The bottleneck is still in the transfer
speed from the
CPU to the video card. And video card T&L will not
help this one bit with the massive amounts of data
that will need to be sent across every frame update.
And now here is a clip from an
interview with
Terminal Reality, the makers of Nocturne
{Page 2: http://www.firingsquad.com/games/nocturneinterview/page2.asp
FS: The camera in Nocturne is static to
help keep frame rates up,
right? Do you think that video cards with transform and
lighting (NVIDIA NV10) will allow for a Nocturne sequel with
a moveable camera?
TR: Hardware transform and lighting
would make Nocturne slower and
look worse. People really don't understand what the bottlenecks
are in 3D right now. Since our game does skeletal animation of
characters, we can easily append on transform operations with
no time hit. Because of that, we know which polys are visible,
and which aren't, so we only have to upload the visible polys,
instead of all the polys, which makes rendering much faster.
Half the number of polygons uploaded to the card every frame
doubles your frame rate. It's that simple. Also, using hardware
transforms, we'd have to upload twice the geometry that's
necessary to render each frame. If we left all the geometry
on the card to combat that, then that wouldn't leave any room
for texture maps. And for hardware lighting, we could use it,
but you'd loose the real-time shadows. Would you mind loosing
the real-time shadows? We would.
Oh, and the reason 3dfx doesn't
announce anything before
it's time, and the same reason Nvidia is the same way
now is that they have Stock out there and have a
responsibility to their Stock Holders. If they even
make any announcement about a product and that product
never happens, they open themselves up to a major class
action lawsuit. Or if they fail to hit the numbers that
they might have said, they are open for a lawsuit.
Anything they say and do is a possible means for a lawsuit
to be filed. That is why the companies with stock say
as little as they can, and when they do, they make sure
they damn well have everything exact.
And as for that nvidia announcement,
none of that was
from them [NVIDIA], so that could all change as well!

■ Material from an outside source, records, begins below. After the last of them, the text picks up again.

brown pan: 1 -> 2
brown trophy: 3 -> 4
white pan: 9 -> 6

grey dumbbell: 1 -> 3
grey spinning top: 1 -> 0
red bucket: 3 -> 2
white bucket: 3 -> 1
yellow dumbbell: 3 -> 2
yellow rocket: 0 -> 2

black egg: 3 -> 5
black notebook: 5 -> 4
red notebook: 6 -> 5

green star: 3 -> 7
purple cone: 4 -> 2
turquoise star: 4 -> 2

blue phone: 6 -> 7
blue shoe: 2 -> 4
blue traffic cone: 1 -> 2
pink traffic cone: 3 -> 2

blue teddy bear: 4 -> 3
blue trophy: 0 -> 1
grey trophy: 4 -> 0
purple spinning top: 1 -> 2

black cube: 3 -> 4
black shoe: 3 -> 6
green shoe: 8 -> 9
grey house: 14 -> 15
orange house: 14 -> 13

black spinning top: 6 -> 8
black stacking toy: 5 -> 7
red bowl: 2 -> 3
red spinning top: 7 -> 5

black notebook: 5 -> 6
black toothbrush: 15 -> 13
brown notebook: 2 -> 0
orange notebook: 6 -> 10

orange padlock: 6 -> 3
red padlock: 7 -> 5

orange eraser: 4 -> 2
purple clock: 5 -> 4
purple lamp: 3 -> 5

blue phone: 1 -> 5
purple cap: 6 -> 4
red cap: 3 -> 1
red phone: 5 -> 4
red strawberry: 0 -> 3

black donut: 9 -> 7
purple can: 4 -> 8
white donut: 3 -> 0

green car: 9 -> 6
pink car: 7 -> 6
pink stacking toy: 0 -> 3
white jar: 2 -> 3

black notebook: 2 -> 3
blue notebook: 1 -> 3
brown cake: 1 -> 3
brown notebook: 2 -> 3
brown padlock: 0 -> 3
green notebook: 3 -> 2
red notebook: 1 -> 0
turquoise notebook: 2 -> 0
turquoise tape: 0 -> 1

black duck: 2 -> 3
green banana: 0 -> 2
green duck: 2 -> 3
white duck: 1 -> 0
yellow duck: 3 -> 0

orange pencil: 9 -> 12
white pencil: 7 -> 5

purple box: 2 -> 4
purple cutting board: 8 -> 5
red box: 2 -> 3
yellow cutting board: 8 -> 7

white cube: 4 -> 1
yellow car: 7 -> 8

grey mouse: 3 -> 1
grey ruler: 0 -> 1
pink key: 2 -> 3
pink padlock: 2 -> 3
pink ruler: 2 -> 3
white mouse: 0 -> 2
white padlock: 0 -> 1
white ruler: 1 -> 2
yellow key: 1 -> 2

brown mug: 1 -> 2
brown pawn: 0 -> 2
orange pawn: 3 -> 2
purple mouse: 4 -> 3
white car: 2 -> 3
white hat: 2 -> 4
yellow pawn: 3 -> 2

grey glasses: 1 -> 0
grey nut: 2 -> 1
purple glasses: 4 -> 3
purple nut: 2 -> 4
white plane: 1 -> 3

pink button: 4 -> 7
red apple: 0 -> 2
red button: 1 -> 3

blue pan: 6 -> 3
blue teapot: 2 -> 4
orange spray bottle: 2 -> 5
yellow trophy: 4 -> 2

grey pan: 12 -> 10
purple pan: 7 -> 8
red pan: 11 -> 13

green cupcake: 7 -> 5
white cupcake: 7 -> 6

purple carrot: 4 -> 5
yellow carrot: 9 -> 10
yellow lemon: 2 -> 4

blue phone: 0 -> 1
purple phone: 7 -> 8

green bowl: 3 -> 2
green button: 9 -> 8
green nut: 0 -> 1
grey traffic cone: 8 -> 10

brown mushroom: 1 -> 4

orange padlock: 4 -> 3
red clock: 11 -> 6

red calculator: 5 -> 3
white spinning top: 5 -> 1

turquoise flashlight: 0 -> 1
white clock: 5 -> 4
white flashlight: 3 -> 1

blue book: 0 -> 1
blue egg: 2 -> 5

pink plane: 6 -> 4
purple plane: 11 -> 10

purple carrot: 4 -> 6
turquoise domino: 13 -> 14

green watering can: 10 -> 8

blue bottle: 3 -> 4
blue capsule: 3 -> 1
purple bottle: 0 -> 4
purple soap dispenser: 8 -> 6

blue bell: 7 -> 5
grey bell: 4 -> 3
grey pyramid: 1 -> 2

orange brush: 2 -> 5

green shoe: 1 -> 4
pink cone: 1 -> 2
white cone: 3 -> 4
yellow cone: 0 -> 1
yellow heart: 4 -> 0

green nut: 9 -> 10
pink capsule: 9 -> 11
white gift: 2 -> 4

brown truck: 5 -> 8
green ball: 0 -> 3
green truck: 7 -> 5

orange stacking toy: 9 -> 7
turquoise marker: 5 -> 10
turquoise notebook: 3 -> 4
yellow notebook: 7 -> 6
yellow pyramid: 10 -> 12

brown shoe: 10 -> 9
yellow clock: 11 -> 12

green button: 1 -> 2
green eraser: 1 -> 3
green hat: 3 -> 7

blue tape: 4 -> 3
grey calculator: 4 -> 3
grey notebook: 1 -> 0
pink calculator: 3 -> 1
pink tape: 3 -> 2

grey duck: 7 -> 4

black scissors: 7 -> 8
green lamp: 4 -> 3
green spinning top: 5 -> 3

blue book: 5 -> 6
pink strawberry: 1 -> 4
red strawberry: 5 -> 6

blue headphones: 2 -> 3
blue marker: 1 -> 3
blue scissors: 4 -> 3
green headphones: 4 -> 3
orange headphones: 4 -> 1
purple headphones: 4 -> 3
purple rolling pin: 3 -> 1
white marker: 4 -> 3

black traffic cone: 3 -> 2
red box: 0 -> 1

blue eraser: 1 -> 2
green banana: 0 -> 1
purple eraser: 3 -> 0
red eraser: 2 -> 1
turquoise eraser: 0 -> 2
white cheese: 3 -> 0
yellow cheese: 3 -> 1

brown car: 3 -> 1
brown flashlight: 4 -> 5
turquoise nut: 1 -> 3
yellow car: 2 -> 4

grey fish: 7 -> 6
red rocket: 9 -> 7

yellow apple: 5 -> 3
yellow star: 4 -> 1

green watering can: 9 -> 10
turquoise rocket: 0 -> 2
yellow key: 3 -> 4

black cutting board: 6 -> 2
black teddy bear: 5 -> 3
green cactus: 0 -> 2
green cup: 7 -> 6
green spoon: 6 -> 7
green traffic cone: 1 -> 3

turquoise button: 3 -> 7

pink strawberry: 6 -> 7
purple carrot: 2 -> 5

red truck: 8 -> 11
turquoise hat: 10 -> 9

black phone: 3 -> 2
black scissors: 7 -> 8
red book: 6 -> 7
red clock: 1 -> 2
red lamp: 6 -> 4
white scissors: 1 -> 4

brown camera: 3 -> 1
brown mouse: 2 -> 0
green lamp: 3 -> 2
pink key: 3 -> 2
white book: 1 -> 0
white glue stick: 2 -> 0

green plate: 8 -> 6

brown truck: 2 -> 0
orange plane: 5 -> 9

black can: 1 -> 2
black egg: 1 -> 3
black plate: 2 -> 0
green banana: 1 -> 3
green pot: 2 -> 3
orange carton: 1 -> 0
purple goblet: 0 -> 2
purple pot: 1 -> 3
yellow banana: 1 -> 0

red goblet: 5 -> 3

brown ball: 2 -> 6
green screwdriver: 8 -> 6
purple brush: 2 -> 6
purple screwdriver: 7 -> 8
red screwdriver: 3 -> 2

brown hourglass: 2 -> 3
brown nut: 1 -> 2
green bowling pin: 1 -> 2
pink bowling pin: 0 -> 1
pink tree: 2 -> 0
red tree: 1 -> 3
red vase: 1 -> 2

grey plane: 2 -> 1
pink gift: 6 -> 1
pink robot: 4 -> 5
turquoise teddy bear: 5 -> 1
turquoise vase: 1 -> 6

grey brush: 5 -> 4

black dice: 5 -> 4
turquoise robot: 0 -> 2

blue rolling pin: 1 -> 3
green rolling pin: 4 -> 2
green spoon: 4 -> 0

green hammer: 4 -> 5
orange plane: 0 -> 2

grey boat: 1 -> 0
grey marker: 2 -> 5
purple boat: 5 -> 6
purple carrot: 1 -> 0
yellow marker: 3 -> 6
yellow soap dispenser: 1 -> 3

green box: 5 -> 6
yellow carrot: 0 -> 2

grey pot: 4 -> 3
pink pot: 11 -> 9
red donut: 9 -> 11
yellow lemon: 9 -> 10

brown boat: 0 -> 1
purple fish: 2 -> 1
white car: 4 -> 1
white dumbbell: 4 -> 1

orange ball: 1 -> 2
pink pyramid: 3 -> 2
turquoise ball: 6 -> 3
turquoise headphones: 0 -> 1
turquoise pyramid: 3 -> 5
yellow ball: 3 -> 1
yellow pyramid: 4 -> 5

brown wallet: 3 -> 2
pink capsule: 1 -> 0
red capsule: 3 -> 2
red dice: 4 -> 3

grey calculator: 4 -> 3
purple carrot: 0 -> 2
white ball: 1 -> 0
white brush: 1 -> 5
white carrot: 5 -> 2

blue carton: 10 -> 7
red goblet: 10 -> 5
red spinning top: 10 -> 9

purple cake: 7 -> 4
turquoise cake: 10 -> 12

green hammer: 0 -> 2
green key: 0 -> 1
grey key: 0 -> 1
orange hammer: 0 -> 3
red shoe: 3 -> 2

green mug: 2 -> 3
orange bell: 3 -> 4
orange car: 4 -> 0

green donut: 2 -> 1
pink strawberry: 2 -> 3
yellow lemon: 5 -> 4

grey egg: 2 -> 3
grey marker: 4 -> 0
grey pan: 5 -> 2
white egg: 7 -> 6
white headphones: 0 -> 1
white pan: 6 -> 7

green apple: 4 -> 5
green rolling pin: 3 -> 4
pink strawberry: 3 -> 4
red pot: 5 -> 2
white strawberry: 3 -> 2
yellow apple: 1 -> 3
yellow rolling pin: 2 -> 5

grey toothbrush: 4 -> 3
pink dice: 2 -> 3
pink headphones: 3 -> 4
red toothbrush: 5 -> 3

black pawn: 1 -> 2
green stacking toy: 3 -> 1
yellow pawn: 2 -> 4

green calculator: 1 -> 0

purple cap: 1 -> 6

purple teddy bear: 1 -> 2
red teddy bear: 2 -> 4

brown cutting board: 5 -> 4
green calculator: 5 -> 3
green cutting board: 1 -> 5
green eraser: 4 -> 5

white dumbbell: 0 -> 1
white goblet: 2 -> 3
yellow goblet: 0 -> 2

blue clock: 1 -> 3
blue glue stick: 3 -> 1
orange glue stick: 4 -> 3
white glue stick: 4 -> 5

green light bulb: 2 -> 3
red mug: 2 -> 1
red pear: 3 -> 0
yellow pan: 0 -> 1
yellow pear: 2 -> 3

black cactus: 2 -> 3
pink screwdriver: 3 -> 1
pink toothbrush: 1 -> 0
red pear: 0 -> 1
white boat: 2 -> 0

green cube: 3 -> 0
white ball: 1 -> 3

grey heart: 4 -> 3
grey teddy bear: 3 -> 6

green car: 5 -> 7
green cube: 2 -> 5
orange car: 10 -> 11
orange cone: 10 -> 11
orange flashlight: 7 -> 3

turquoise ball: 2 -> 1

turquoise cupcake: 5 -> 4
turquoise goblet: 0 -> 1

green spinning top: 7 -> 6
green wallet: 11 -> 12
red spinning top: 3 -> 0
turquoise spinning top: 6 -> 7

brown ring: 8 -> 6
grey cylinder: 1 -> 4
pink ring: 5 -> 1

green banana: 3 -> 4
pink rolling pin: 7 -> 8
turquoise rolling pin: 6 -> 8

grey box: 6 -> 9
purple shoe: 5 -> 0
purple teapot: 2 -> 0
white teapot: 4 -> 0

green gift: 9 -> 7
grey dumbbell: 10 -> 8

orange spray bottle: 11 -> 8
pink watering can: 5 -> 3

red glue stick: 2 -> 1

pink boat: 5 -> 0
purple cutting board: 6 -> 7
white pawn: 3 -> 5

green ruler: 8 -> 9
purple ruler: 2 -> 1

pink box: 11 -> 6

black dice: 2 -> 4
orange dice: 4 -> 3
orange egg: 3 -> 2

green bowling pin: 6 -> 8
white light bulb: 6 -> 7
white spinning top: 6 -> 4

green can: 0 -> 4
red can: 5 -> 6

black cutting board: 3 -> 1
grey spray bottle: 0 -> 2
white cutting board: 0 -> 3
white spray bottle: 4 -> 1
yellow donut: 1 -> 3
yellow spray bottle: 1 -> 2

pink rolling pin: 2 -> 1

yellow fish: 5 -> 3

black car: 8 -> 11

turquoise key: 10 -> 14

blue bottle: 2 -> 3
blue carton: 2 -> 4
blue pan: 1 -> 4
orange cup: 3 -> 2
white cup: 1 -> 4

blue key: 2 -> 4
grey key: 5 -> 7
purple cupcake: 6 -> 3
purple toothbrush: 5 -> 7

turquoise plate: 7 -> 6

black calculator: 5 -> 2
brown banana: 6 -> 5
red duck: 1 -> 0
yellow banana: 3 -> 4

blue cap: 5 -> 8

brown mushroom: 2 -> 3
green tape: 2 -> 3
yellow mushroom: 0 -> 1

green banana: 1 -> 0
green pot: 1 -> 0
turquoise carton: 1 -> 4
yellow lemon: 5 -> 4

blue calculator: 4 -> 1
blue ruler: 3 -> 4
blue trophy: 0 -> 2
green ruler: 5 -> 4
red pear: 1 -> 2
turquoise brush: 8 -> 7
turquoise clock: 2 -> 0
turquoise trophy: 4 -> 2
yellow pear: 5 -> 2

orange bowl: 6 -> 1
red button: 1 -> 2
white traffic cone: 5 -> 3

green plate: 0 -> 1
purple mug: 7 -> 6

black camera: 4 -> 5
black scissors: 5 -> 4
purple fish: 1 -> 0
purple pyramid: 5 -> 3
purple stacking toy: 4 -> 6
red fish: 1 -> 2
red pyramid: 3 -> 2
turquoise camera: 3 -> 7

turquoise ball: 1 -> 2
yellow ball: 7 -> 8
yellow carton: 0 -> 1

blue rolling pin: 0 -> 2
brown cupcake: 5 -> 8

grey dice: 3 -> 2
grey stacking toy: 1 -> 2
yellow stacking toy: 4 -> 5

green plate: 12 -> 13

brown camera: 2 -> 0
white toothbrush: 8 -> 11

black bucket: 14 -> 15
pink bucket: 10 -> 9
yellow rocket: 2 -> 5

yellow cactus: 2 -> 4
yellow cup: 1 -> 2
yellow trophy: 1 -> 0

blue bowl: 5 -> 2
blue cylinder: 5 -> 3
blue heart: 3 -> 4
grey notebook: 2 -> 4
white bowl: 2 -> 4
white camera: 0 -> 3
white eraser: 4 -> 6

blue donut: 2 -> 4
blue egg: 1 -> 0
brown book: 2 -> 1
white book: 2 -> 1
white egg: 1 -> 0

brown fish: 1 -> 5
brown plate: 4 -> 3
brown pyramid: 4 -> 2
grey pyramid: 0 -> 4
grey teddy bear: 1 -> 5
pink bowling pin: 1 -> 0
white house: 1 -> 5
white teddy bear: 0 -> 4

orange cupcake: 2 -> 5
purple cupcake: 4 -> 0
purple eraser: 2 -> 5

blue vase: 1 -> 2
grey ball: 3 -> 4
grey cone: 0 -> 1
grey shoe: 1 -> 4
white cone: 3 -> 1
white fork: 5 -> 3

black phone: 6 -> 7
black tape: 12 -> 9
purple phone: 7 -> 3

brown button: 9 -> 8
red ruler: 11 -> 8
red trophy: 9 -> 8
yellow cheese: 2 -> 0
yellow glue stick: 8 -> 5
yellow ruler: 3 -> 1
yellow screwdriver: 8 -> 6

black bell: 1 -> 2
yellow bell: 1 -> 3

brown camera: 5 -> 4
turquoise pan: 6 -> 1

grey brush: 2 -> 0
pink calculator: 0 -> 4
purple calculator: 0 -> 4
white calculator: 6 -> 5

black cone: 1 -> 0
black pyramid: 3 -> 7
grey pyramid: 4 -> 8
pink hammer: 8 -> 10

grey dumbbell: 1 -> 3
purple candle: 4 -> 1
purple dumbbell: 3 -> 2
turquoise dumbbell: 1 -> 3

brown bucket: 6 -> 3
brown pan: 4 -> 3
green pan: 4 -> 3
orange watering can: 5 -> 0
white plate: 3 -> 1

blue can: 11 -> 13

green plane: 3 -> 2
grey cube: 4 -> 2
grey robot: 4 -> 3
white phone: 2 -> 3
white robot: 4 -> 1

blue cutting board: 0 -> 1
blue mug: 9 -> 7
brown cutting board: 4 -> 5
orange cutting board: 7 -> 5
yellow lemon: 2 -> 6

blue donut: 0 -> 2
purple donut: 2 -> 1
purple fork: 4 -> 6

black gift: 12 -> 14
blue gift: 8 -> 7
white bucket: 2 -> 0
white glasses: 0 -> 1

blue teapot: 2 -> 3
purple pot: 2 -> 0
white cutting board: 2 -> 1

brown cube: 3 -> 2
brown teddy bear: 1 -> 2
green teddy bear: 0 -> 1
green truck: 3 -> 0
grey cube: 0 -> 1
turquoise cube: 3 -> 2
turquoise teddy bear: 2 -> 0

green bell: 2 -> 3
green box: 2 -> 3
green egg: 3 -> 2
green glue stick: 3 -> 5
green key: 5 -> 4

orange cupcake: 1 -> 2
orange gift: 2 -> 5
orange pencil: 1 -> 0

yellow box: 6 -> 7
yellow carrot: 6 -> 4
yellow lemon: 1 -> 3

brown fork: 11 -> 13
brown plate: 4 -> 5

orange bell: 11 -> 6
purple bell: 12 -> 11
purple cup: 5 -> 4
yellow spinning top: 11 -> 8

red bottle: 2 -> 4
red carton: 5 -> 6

There's nothing special about a 350 MHz Ramdac or AGP4x,
nearly every single card will have that, so it's pretty
much a "standard".
All in all, neither of these
technologies (T&L / T-Buffer)
will have a major impact on games. Perhaps the biggest
impact will be having three to four times the fill rate
of current hardware. It has been hinted that both
cards (V4/NV10) will have fill rates around 1200 - 1600 Mtex/sec.